**Try it**
Please lay out everything in the records below from the line containing "Damos valor à sua privacidade" down to the line containing "voltando a este", both included, as a Markdown table with the columns Row and Line. Give each line its own numbered row and leave out blank lines.

**Data excerpts**

-.-.-

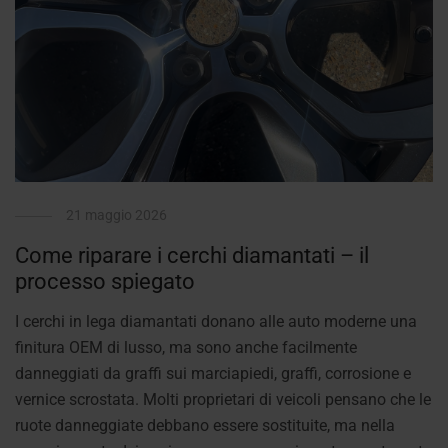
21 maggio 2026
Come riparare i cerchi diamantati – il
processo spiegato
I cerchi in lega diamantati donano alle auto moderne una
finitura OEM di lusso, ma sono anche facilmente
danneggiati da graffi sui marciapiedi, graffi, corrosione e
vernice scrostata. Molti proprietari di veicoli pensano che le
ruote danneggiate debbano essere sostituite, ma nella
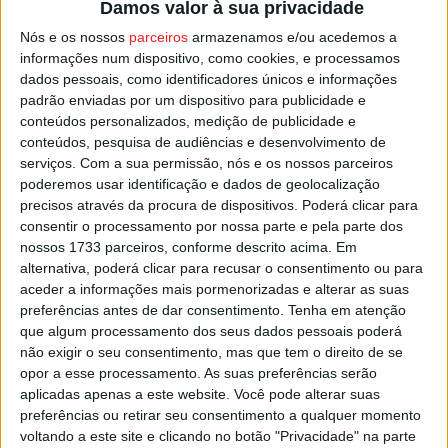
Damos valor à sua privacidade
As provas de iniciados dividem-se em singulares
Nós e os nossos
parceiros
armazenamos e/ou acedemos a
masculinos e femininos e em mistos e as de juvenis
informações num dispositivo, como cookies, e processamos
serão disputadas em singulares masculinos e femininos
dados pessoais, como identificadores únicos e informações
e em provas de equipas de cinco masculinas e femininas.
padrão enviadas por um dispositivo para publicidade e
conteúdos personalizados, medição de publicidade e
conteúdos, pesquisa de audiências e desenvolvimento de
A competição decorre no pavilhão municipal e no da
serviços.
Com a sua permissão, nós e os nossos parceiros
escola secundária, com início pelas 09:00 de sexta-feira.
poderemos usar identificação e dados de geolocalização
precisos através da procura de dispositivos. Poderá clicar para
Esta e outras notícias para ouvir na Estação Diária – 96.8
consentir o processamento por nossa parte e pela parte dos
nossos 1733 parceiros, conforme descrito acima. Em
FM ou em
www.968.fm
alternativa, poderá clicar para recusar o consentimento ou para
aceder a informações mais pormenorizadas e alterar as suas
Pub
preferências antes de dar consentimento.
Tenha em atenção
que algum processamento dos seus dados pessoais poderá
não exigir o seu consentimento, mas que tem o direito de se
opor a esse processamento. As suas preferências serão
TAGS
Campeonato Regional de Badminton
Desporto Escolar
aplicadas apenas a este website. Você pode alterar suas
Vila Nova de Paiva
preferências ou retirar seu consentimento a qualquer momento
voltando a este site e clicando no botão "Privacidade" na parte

-.-.-

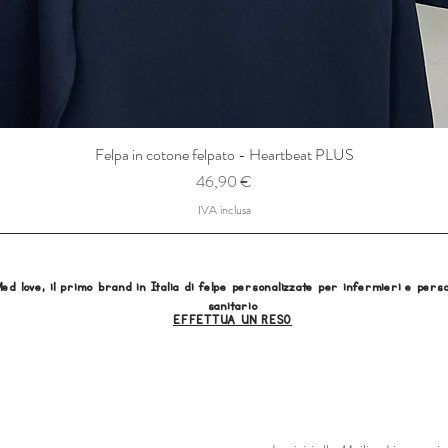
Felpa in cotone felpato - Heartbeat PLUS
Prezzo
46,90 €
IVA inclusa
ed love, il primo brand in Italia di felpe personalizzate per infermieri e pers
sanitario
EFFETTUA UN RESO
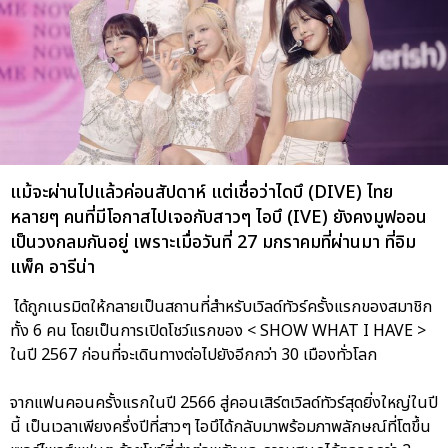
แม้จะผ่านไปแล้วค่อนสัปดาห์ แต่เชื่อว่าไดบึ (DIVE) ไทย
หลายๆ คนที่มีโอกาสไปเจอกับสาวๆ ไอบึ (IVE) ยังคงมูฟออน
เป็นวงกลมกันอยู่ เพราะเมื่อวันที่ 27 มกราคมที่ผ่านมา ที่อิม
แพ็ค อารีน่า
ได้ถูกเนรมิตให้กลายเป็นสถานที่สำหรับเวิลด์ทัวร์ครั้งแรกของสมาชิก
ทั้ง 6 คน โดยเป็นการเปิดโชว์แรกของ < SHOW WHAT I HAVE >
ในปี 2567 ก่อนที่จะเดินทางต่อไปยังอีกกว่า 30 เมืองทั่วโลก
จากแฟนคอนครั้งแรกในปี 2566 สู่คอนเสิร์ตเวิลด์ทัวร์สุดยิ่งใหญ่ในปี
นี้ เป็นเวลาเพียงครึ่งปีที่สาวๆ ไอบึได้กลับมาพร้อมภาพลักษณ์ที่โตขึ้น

-.-.-

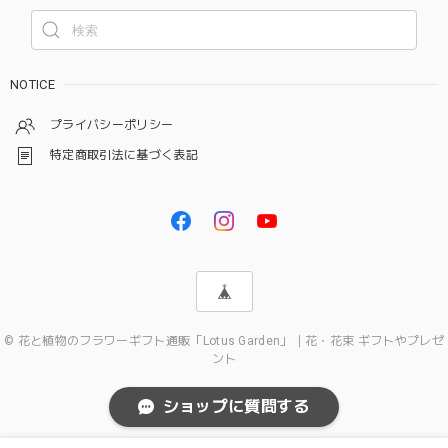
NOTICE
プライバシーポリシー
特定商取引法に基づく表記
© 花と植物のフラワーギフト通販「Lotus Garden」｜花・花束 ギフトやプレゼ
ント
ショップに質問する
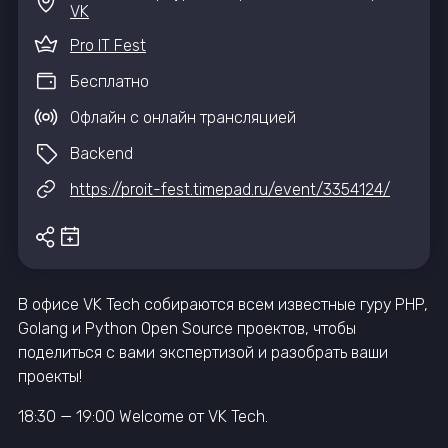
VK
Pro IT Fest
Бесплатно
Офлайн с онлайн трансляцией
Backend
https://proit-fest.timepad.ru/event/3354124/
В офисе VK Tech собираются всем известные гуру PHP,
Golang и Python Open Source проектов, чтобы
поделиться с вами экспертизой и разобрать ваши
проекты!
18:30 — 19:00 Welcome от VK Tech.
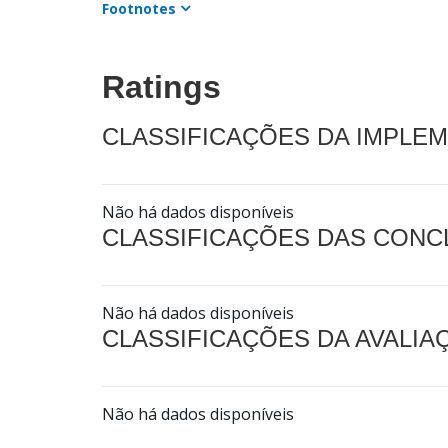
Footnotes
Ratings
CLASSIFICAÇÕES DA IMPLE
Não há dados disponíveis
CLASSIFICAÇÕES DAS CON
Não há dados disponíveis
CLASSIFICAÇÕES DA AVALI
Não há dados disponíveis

-.-.-

**Answer box**
| Row | Line |
|---|---|
| 1 | Damos valor à sua privacidade |
| 2 | As provas de iniciados dividem-se em singulares |
| 3 | Nós e os nossos |
| 4 | parceiros |
| 5 | armazenamos e/ou acedemos a |
| 6 | masculinos e femininos e em mistos e as de juvenis |
| 7 | informações num dispositivo, como cookies, e processamos |
| 8 | serão disputadas em singulares masculinos e femininos |
| 9 | dados pessoais, como identificadores únicos e informações |
| 10 | e em provas de equipas de cinco masculinas e femininas. |
| 11 | padrão enviadas por um dispositivo para publicidade e |
| 12 | conteúdos personalizados, medição de publicidade e |
| 13 | conteúdos, pesquisa de audiências e desenvolvimento de |
| 14 | A competição decorre no pavilhão municipal e no da |
| 15 | serviços. |
| 16 | Com a sua permissão, nós e os nossos parceiros |
| 17 | escola secundária, com início pelas 09:00 de sexta-feira. |
| 18 | poderemos usar identificação e dados de geolocalização |
| 19 | precisos através da procura de dispositivos. Poderá clicar para |
| 20 | Esta e outras notícias para ouvir na Estação Diária – 96.8 |
| 21 | consentir o processamento por nossa parte e pela parte dos |
| 22 | nossos 1733 parceiros, conforme descrito acima. Em |
| 23 | FM ou em |
| 24 | www.968.fm |
| 25 | alternativa, poderá clicar para recusar o consentimento ou para |
| 26 | aceder a informações mais pormenorizadas e alterar as suas |
| 27 | Pub |
| 28 | preferências antes de dar consentimento. |
| 29 | Tenha em atenção |
| 30 | que algum processamento dos seus dados pessoais poderá |
| 31 | não exigir o seu consentimento, mas que tem o direito de se |
| 32 | opor a esse processamento. As suas preferências serão |
| 33 | TAGS |
| 34 | Campeonato Regional de Badminton |
| 35 | Desporto Escolar |
| 36 | aplicadas apenas a este website. Você pode alterar suas |
| 37 | Vila Nova de Paiva |
| 38 | preferências ou retirar seu consentimento a qualquer momento |
| 39 | voltando a este site e clicando no botão "Privacidade" na parte |